■ **Text segment**
┌────────

Please tell me you're not turning that thing into a beer drinking bike,cause you don't drink...!!! LOL !!!


----------



## meangreen360 (May 3, 2009)

We all have jokes now!lol Hell no mine is usually always the muddiest. Somebody is getting there air let out of there tires.


----------



## walker (Apr 5, 2009)

bwhahhaaha ..... don't shoot the messanger i'm just tellin you what i heard ...


----------



## monsterbrute750 (Apr 13, 2010)

Be sure to strap a chainsaw on the back the next time you come to greens bayou......


----------



## meangreen360 (May 3, 2009)

monsterbrute750 said:


> Be sure to strap a chainsaw on the back the next time you come to greens bayou......


 Why? Im not gonna be that wide. Justin is wider than me and he had no problems


----------



## filthyredneck (Feb 10, 2010)

Yeah man I'm out just beyond 60 inches... fits everywhere a sxs will fit, but I dont have quite as long of a wheelbase to deal with.


----------



## filthyredneck (Feb 10, 2010)

meangreen360 said:


> We all have jokes now!lol Hell no mine is usually always the muddiest. Somebody is getting there air let out of there tires.


2nd muddiest if mines out that day, I have to try my best to stay clean:rockn:..... And fail miserably at it everytime. Need some really wide fender flares


----------



## meangreen360 (May 3, 2009)

Yeah,like eight inch wide fender flares.


----------



## bigbadbrute750 (Aug 16, 2010)

Just a quick question for you Houston riders. Is there any other places to ride in the houston aera besides outlaw atv park in highlands?


----------



## 03dsglightning (Jun 18, 2010)

THE Baddest brute is the one you built yourself.....do all the mods with the help of the MIMB boards and it will be exactly what you want.


----------



## walker (Apr 5, 2009)

filthyredneck08brute said:


> Yeah man I'm out just beyond 60 inches... fits everywhere a sxs will fit, but I dont have quite as long of a wheelbase to deal with.


 
not for long little buddy :rockn:.. may have a suprise for you at meet and greet


----------



## Tony Gilbert (Aug 17, 2010)

*07 brute*

I have a 05 brute with 29.5 laws with a two inch lift thinking of going to some silver backs at least 30 inches any comments on either tire good or bad ? 

Tigger


----------



## walker (Apr 5, 2009)

love my 32 back's . they churn tha butter


----------



## Tony Gilbert (Aug 17, 2010)

ten four about to put my two inch lift on and might get some backs for christmas


----------



## mudrider28 (Dec 29, 2009)

Biggest and baddest is something different in every ones mind. Where I'm from, I've probably got the biggest baddest bike around, and closest to mine, would be a stock MudPro on 30" Mudzillas. My mods are in my sig, and I'm sitting at around 17" of GC with the lifts and 30's. Stock MudPro with 30's is at 16" If you want the biggest and baddest, I see you're in Texas, so good luck! LOL


----------



## bigbadbrute750 (Aug 16, 2010)

Well I'm pretty happy of what I have right now, I came from a stock brute, and I have probably put about 100 hours of work into her.

└────────

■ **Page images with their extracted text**

┌────────

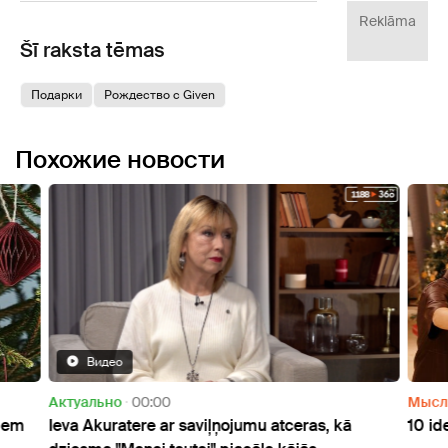
Reklāma
Šī raksta tēmas
Подарки
Рождество с Given
Похожие новости
Видео
Актуально
00:00
Мысл
ciem
Ieva Akuratere ar saviļņojumu atceras, kā
10 id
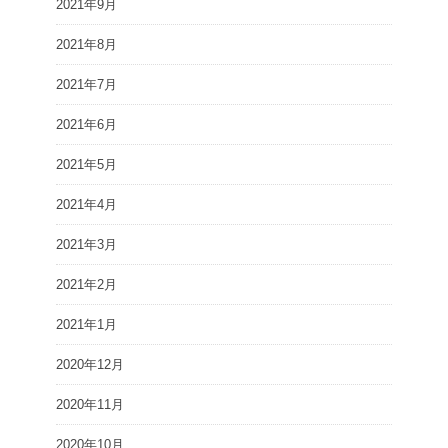
2021年9月
2021年8月
2021年7月
2021年6月
2021年5月
2021年4月
2021年3月
2021年2月
2021年1月
2020年12月
2020年11月
2020年10月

└────────

■ **Brief**
Can you repeat word for word the part of the forum thread above between "Yeah,like eight inch" and "park in highlands?", inclusive?

■ **Output**
Yeah,like eight inch wide fender flares.


----------



## bigbadbrute750 (Aug 16, 2010)

Just a quick question for you Houston riders. Is there any other places to ride in the houston aera besides outlaw atv park in highlands?